**WHAT NEEDS TO BE DONE**.
Copy every line of the data that includes the string "Apoio".

(Extracted records)
=== Begin Enclosure ===

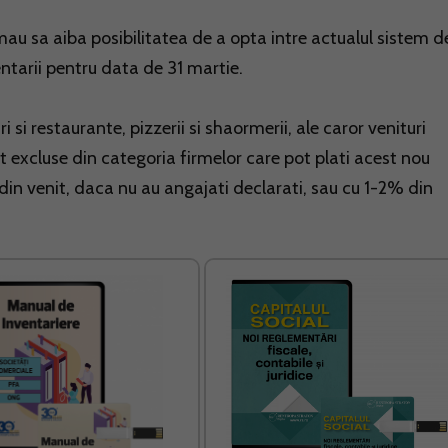
 urmau sa aiba posibilitatea de a opta intre actualul sistem d
ntarii pentru data de 31 martie.
 si restaurante, pizzerii si shaormerii, ale caror venituri
excluse din categoria firmelor care pot plati acest nou
 din venit, daca nu au angajati declarati, sau cu 1-2% din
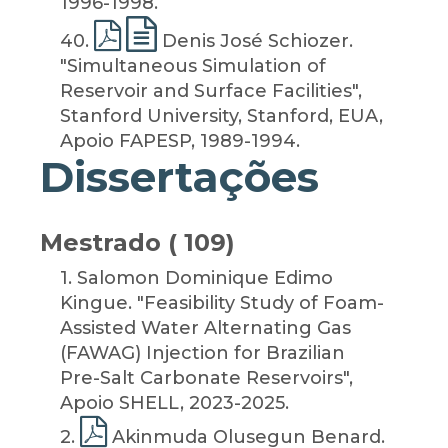
1996-1998.
40
.
Denis José Schiozer.
"Simultaneous Simulation of
Reservoir and Surface Facilities",
Stanford University, Stanford, EUA,
Apoio FAPESP, 1989-1994.
Dissertações
Mestrado ( 109)
1
. Salomon Dominique Edimo
Kingue. "Feasibility Study of Foam-
Assisted Water Alternating Gas
(FAWAG) Injection for Brazilian
Pre-Salt Carbonate Reservoirs",
Apoio SHELL, 2023-2025.
2
.
Akinmuda Olusegun Benard.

=== End Enclosure ===

**TASK OUTPUT**.
Apoio FAPESP, 1989-1994.
Apoio SHELL, 2023-2025.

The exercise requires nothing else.